I’m thinking about the women who came before them, struggling to survive the Great Famine in Ireland and the coalfields of Scotland and the peasant farms of west Hungary. They participated in their own exodus, joining the waves of immigrants who left semi-feudal Europe for the promise of the New World.

My quest to learn more about these women and their families is also a quest to understand myself better. Where do I come from? What have they passed down to me — genetically, materially, emotionally, morally? 

When I am up by myself late at night, researching one more ancestor or doing one more crossword puzzle, I sometimes think I’m turning into my mother. Her nocturnal habits were driven by a sleep disorder. What’s my excuse? I berate myself for not getting to bed on time.

My excuse, I guess, is that it’s not the simple matter of choice or self-control that it seems. Thankfully I don’t have narcolepsy like Mom. But there is something going on with my brain chemistry that propels this late-night anxiety and intellectual activity. It feels as though it controls me, rather than the other way around.

Berating myself is another way that I am like Mom but don’t want to be. Everyone else saw her generosity and thoughtfulness, her inner and outer beauty. She saw her “failings,” as she called them. I wrestle with a pervasive feeling that nothing I do is good enough — that I’m not good enough. 

My personal Exodus is a struggle to emancipate myself from this mental slavery. None but myself can free my mind. 

And all of a sudden, I have the feeling that my female ancestors are trying to help. Rather than judging me, as I once imagined, they’re cheering me on. 

“We left economic bondage in Europe, crossed the sea, built new lives so that you could be free,” they are saying. 

They knew hardship and tragedy. One of my great-grandmothers pleaded with a judge to free the husband who had hit her in the face with a shoe, giving her two black eyes. Another had a son who committed suicide after trying to kill his ex-wife and her boyfriend. Another lost a brother in a police shootout. The fourth great-grandmother was orphaned at age six, raised by her older siblings, and married as a girl of 17. 

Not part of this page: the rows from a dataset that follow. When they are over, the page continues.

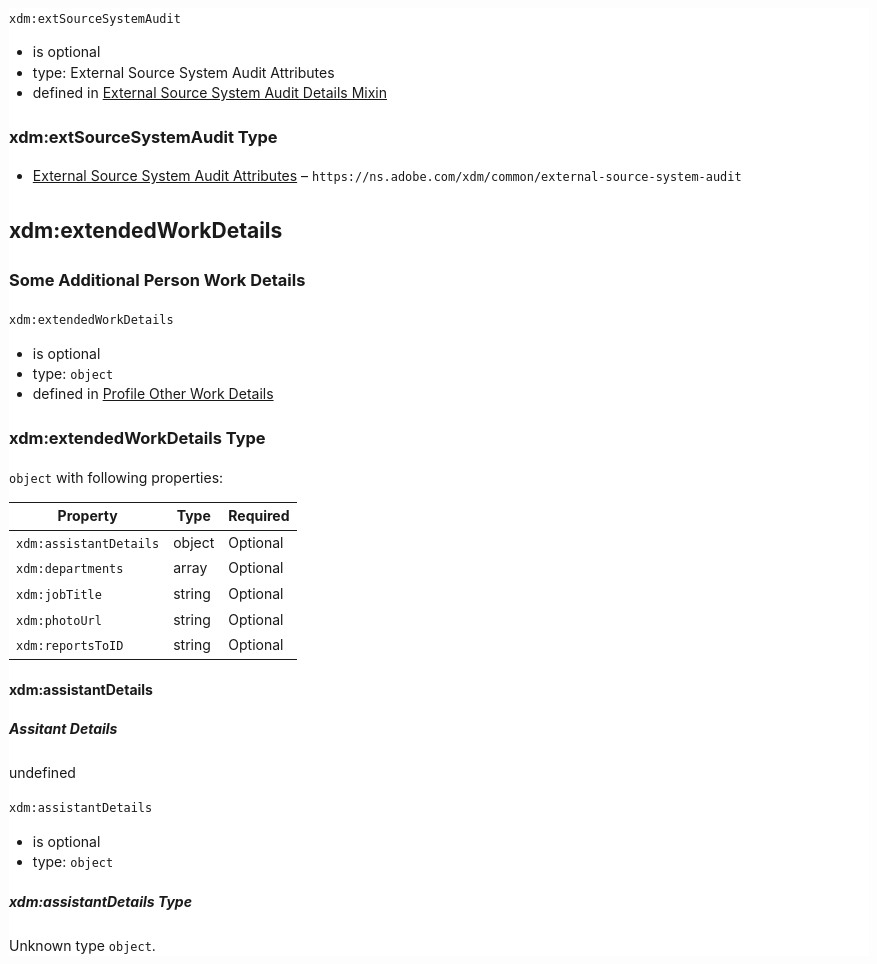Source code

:`xdm:extSourceSystemAudit`
* is optional
* type: External Source System Audit Attributes
* defined in [External Source System Audit Details Mixin](../shared/external-source-system-audit-details.schema.md#xdmextsourcesystemaudit)

### xdm:extSourceSystemAudit Type


* [External Source System Audit Attributes](../../datatypes/external-source-system-audit.schema.md) – `https://ns.adobe.com/xdm/common/external-source-system-audit`





## xdm:extendedWorkDetails
### Some Additional Person Work Details

`xdm:extendedWorkDetails`
* is optional
* type: `object`
* defined in [Profile Other Work Details](profile-other-work-details.schema.md#xdmextendedworkdetails)

### xdm:extendedWorkDetails Type


`object` with following properties:


| Property | Type | Required |
|----------|------|----------|
| `xdm:assistantDetails`| object | Optional |
| `xdm:departments`| array | Optional |
| `xdm:jobTitle`| string | Optional |
| `xdm:photoUrl`| string | Optional |
| `xdm:reportsToID`| string | Optional |



#### xdm:assistantDetails
##### Assitant Details

undefined

`xdm:assistantDetails`
* is optional
* type: `object`

##### xdm:assistantDetails Type

Unknown type `object`.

My grandmothers had it better than that, but they both left school and went to work by age 13. My mother and her sister finished high school and won themselves full scholarships to college, which they needed because their father thought educating girls was a waste of money. 

All of these women broke the paths that helped me get where I am.

These are the names: 

Rita O’Neil Smith. Anna Bosits/Bush O’Neil. Johanna Akerman Smith. Theresa Puskarits Bosits. Catherine Kelly O’Neil. Elizabeth Schmidt Smith. Pauline Fritsch Akerman.

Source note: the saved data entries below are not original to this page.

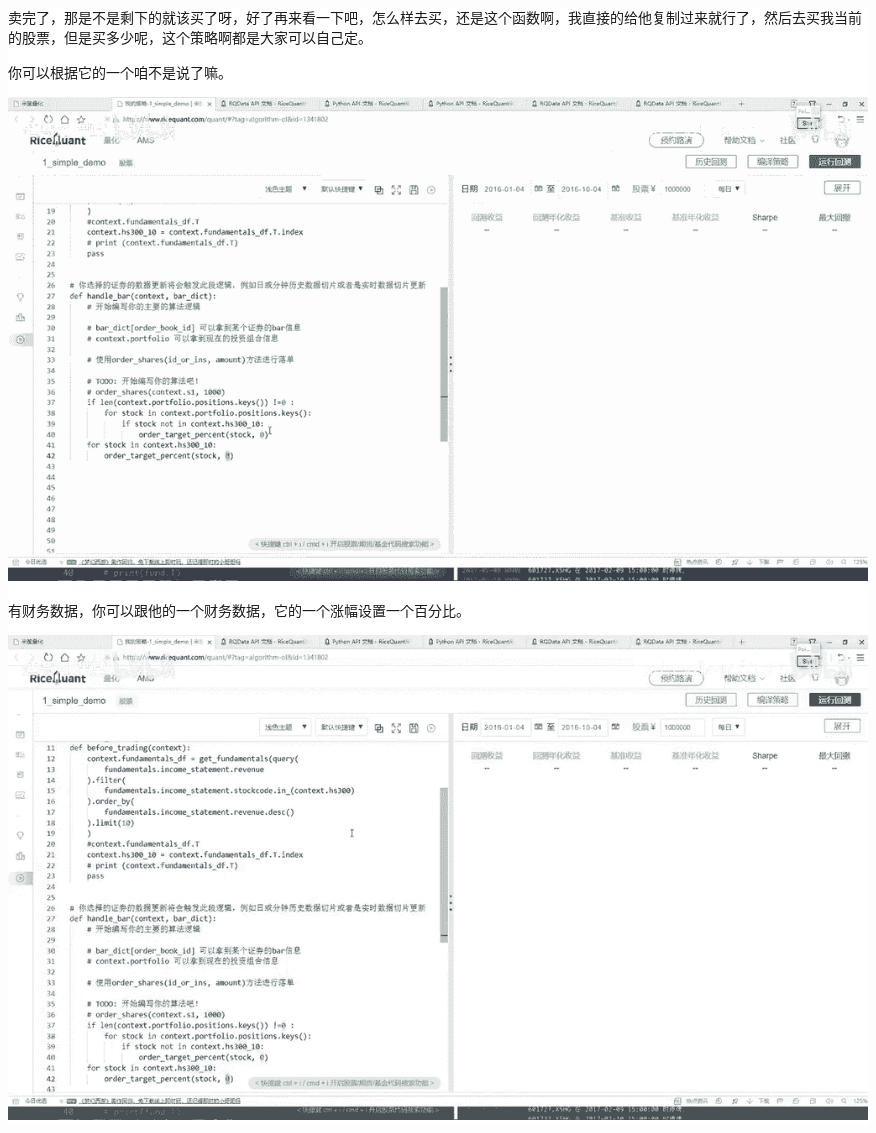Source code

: 卖完了，那是不是剩下的就该买了呀，好了再来看一下吧，怎么样去买，还是这个函数啊，我直接的给他复制过来就行了，然后去买我当前的股票，但是买多少呢，这个策略啊都是大家可以自己定。

你可以根据它的一个咱不是说了嘛。

![](img/5b9274315b216a867bdd07f9a17c6915_74.png)

有财务数据，你可以跟他的一个财务数据，它的一个涨幅设置一个百分比。

![](img/5b9274315b216a867bdd07f9a17c6915_76.png)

There are many others. I will name just one: Debora Spira, my great-great-grandmother and the only female Jewish ancestor I have yet identified. 

These are the names.

What is the Mary Oliver Challenge? Glad you asked! You can read about it here.

One thought on “These Are The Names

  1. Wonderful story, Carole. You might be interested in knowing that the 12 sons of Jacob have something very important to teach us about ourselves. “Gather yourselves together, that I may tell you that which shall befall you in the end of days,” revealing what we will encounter as we are taken through God’s marvelous 12-step healing process, through which we overcome our spiritual (mental and emotional) bondages. What a gift we have been given!